A lovely treat was in store for us runners at 31km. What is aptly named 'marathon hill', probably no longer than 100m but its blummin steep. I've actually run up it quite a few times in the past but on race day my legs gave in and a walk/shuffle seemed the best method to take. You'll be pleased to hear its removed for future events!
Even with all of this pain, I felt a massive love for the marathon. From pretty much anywhere on the entire route if you look around you, you are surrounded by beautiful mountains. If you love road running or trail running, you would love this race as its about half and half, and in the most picturesque place imaginable.
The final 8km follows the edge of the lake all the way to the finish at the Queenstown Recreation Ground, along tree lined trails. From practicing this section many times, I knew it was flat till the end. I tried my very best to not let anyone overtake in this last section and I almost managed to it. I could tell everyone was in as much pain as me, just trying to hang in there.
As I got closer to town, there were more enthusiastic supporters and loud music to spur me on. This was needed as within the final few kilometres you scoot around the outside of Queenstown park which sticks out into the lake on a peninsular. On this particular day the wind was quite strong which makes this part pretty punishing!
My original game plan was to be super slow for the first half of the race and then gradually build the speed up during the last 15km or so to have an amazing, strong finish.
Well... the first bit went tits up which resulted in desperately trying to keep my legs moving for the whole second half. The sign '10km to go' came and there was no pace increase happening for me. '5km to go' came and still nothing. I kept telling myself that its ok and I can still push the pace later. '1km to go', so close to the end. Nothing. I gave in to the fact that just maintaining my pace is better than slowing down. So much for my sprint finish!
And to add insult to injury there was a hill at the finish. A whopping four or five meter rise in the road, but the way my body felt it was like climbing Everest! I'm pretty sure the chap behind me gave up and walked.

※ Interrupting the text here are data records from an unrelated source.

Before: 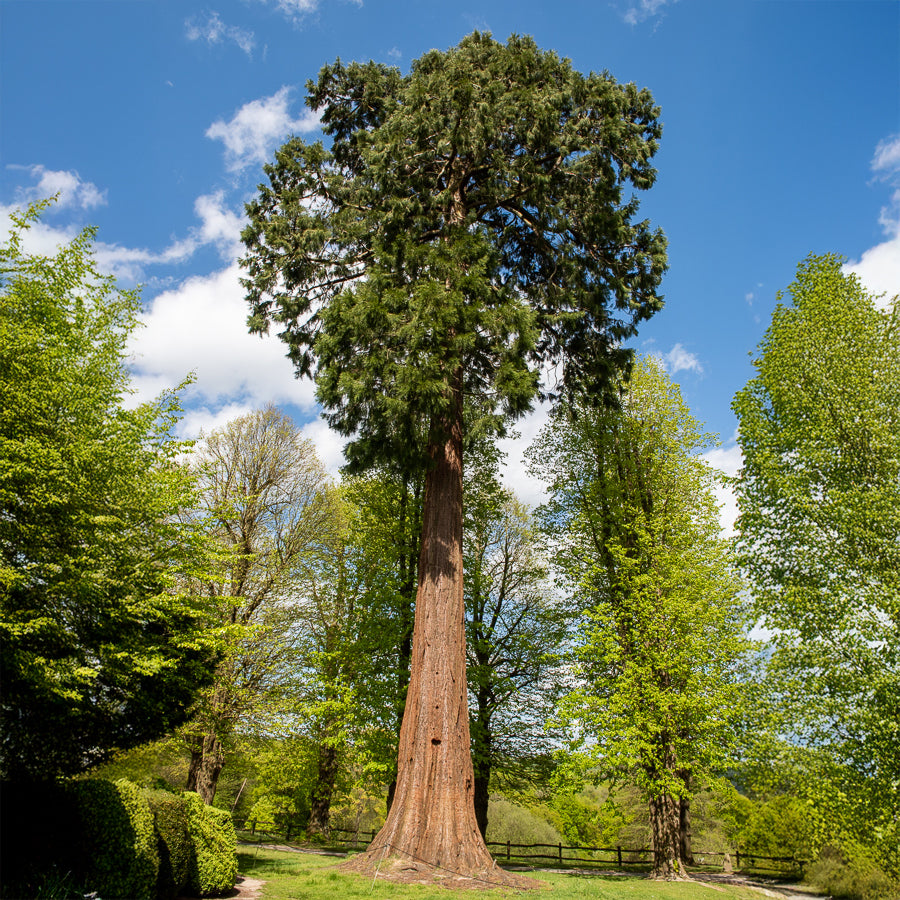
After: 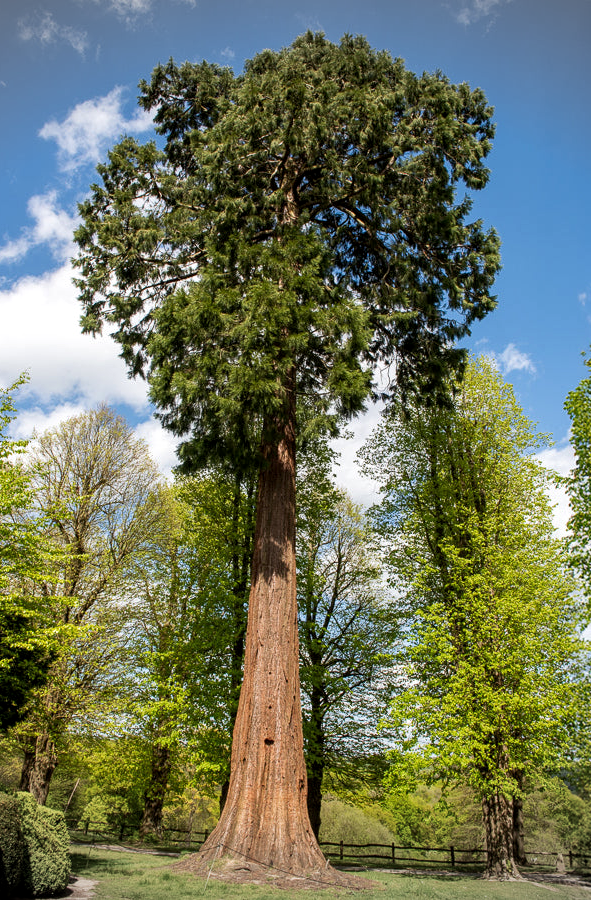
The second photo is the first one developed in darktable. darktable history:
vignetting: fall-off start 97.2%, brightness -0.449, saturation -0.688, width/height ratio 1.183
crop and rotate: left 18.562%, right 15.709%
local contrast: highlights 106%, shadows 102%, detail 119%, midtone range 0.2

Anyway, after all of the pain and struggle, I made it to the end in 3:32:48. This meant that I got my GOLD certificate I had made for myself, and a huge pat on the back. I have two toenails that are black at the moment and will soon fall off. But most of all I have a massive sense of achievement. I'm pretty sure when I crossed the finish line I said I'll never do it again but its now a week later and I can't wait to enter another!!! Sound familiar?!?!
In conclusion, if you want to run a marathon in paradise, then sign up to Queenstown marathon but don't expect it to be completely flat and pain free! And do expect to see me there next year!!
A huge THANK YOU to all of the organisers and volunteers. Without them this experience would not have been half what it was. The encouragement from people handing out drinks did not fade throughout the day. Singing, dancing and shouting out our individual names printed on our race numbers all day is not easy, but these guys gave it their all.